**REQUIREMENT:** When the line containing "粉丝，而卡夫食品只有100万以上。而且，近50％的" appears in the data below, begin copying there and stop only after the line containing "seem to be sharing their buying experience".

--- DATA RECORDS ---

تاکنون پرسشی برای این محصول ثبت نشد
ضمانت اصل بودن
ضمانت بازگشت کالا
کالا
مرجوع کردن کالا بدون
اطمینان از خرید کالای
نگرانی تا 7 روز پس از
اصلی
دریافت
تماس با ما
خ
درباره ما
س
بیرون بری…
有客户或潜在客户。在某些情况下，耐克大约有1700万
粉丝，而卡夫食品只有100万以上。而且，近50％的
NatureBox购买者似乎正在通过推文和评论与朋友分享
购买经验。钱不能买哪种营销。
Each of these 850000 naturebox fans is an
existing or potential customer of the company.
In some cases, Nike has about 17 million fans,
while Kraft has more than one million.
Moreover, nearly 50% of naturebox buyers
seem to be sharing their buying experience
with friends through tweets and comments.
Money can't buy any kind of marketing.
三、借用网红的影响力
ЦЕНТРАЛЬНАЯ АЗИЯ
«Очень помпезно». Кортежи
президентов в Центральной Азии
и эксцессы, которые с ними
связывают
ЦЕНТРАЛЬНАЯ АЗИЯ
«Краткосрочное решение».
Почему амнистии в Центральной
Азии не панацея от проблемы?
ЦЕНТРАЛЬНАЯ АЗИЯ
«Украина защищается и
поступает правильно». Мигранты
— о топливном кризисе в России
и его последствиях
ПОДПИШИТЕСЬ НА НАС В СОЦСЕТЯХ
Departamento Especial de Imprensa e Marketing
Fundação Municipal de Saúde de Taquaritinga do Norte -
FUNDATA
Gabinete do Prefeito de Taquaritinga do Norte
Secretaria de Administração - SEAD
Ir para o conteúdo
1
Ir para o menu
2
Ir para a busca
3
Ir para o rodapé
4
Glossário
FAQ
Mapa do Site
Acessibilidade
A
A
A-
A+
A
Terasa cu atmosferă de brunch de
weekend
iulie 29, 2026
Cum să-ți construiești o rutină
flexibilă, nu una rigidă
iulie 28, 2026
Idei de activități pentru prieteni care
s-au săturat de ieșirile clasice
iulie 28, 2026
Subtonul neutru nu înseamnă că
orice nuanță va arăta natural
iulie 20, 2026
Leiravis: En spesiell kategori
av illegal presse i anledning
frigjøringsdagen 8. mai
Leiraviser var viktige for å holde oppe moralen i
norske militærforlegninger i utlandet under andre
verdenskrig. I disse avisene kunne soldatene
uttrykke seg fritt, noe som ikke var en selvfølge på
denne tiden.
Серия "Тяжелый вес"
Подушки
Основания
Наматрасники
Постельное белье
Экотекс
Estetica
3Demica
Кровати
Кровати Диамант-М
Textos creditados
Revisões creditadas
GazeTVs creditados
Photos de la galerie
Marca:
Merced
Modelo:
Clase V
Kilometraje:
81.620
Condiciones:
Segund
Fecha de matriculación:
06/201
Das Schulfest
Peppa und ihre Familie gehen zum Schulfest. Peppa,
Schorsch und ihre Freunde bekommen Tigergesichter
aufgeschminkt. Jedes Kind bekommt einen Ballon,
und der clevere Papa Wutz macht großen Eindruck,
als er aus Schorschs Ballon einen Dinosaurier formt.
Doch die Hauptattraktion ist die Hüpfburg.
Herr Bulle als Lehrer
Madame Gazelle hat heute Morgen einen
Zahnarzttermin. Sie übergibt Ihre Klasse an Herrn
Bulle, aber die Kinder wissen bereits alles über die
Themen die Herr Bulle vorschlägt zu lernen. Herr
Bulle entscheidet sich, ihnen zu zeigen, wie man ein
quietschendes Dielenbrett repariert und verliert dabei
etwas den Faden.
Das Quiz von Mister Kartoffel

---

**RESULT FOR THIS EXERCISE:**
粉丝，而卡夫食品只有100万以上。而且，近50％的
NatureBox购买者似乎正在通过推文和评论与朋友分享
购买经验。钱不能买哪种营销。
Each of these 850000 naturebox fans is an
existing or potential customer of the company.
In some cases, Nike has about 17 million fans,
while Kraft has more than one million.
Moreover, nearly 50% of naturebox buyers
seem to be sharing their buying experience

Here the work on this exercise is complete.